I want to store user data of an international web app in a datastore that is physically hosted in a regionally-appropriate datacenter (keep data of users in the US on US-hosted data centers, data of European users in EU data centers, that of Chinese users in China, and so on). I'm looking for a strategy that makes members as well as the developer team feel like all that data is one seamless data space.
Although high level architectural / infrastructural concepts are what I'm after (I'll be using a TypeScript-based Next.js app almost certainly hosted on Vercel) other providers, like PlanetScale or AWS are certainly on the table.
My initial instinct is to deploy many instances of our app to each region, each with its own regional datastore, binding them together with one global catalog table that gets synchronized / replicated and maps each guid to the regional instance from which its information can be queried.
What wisdom and/or existing solutions already exist on best practices?
The approach you are looking is called regionalization.
For example, let's say I only serve to US and EU customers. For simplicity, let's assume we are using IP allow listing to let only customers from those regions in; and all other visitors would see a page "we are not available in your region".

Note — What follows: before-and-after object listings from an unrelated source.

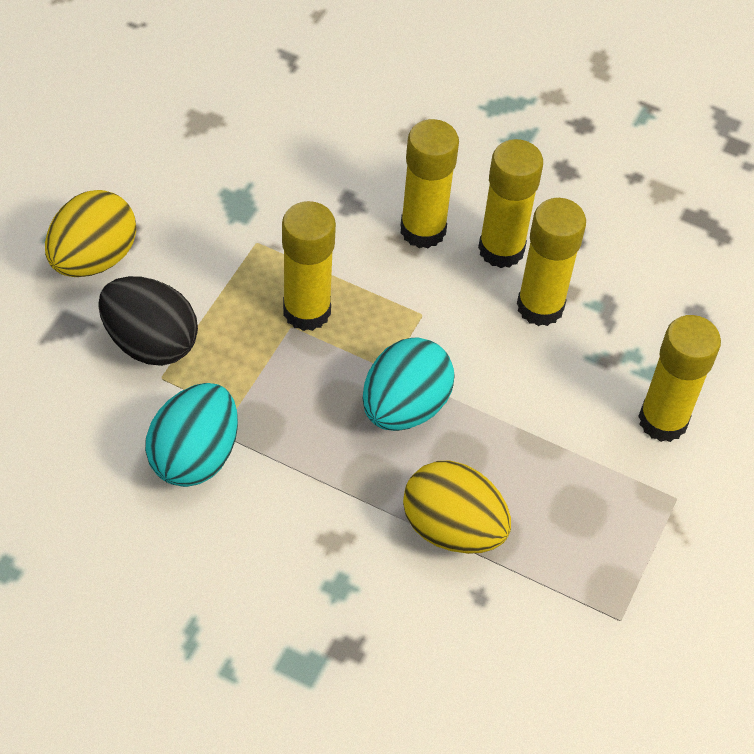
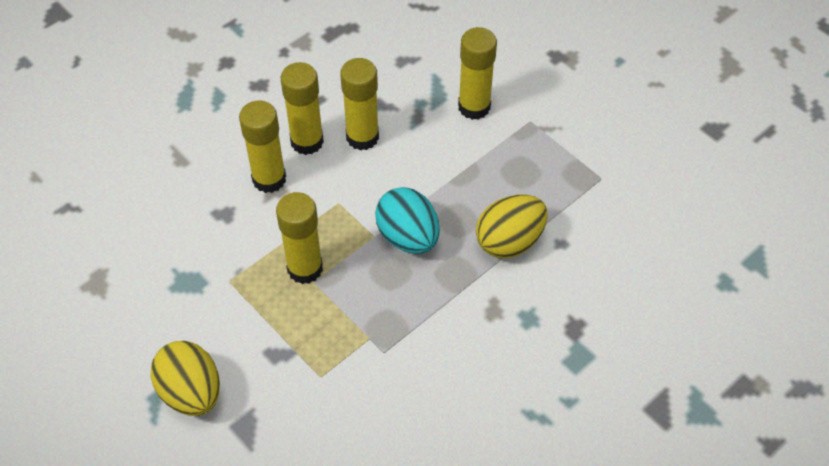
camera: 65 degrees left, 0 degrees up
black egg [98,276,198,366] -> none
turquoise egg [145,383,238,487] -> none

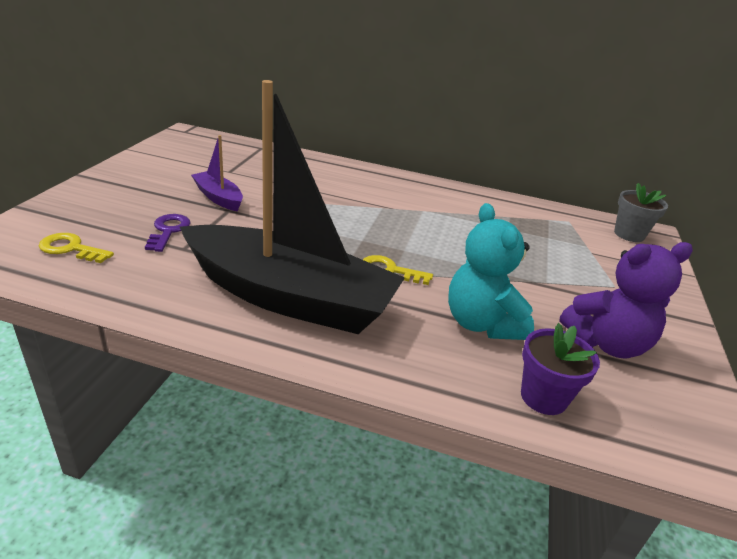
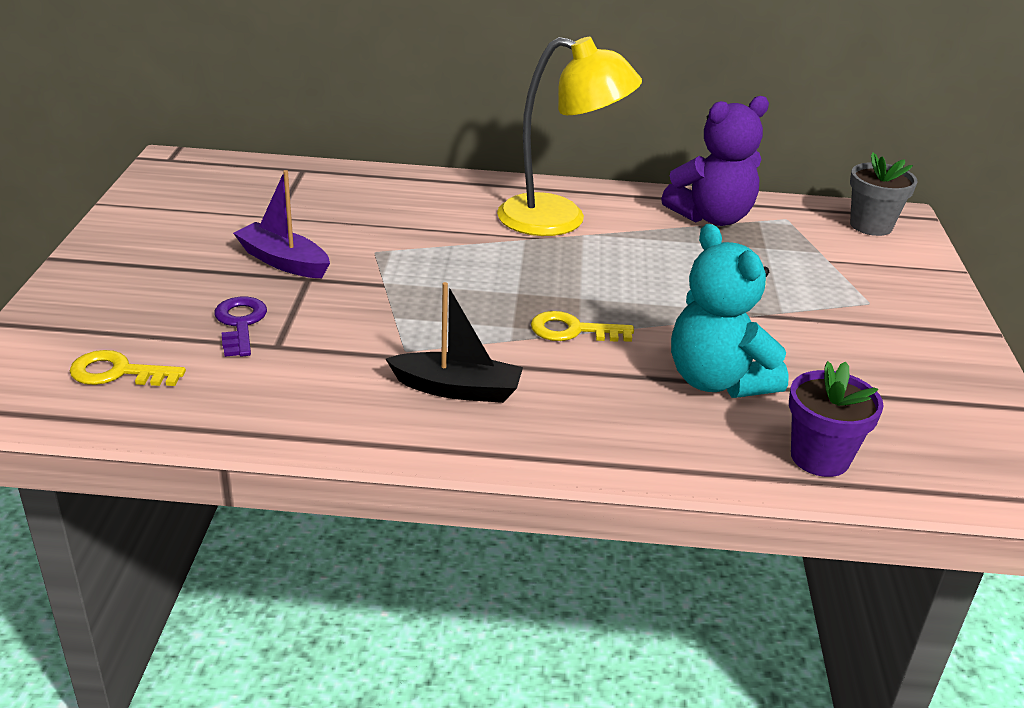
camera: 10 degrees left, 0 degrees up
black boat [180,80,405,334] -> black boat [386,282,523,403], size x0.42
purple teddy bear [559,242,693,358] -> purple teddy bear moved to [661,96,769,226]
none -> yellow lamp [497,37,642,236]

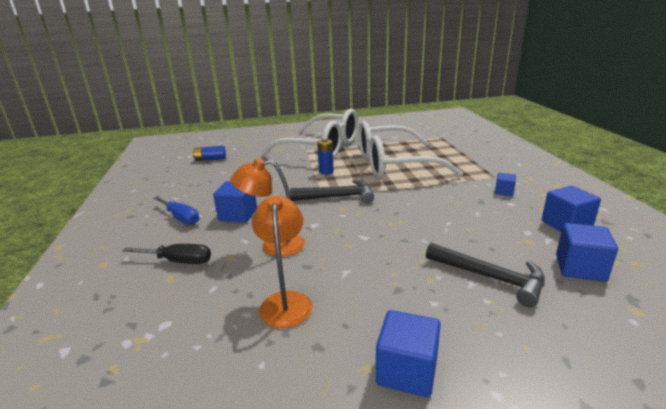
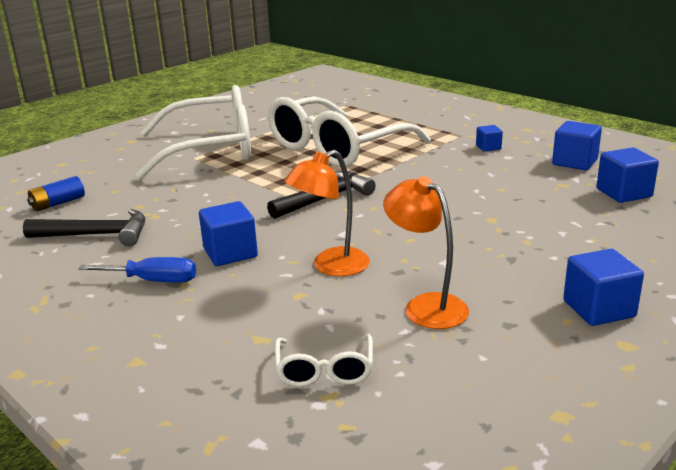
camera: 35 degrees left, 0 degrees up
black screwdriver [122,244,211,264] -> none
blue battery [317,138,334,175] -> none
black hammer [426,243,545,307] -> black hammer moved to [23,209,145,246]
none -> white glasses [275,334,373,387]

To make a service regionalized, two things (at least) should happen: a) the data should be stored in an appropriate region and b) the data should be processed in appropriate region as well. It's like every region has its own full stack - database, logging, webservers, etc.
And on top of that infrastructure, we implement IP based redirects to make sure users from EU or US stay in right regionalized stack.
From technical point of view, you would create exactly same set of infrastructure in every datacenter (at least one EU and one US).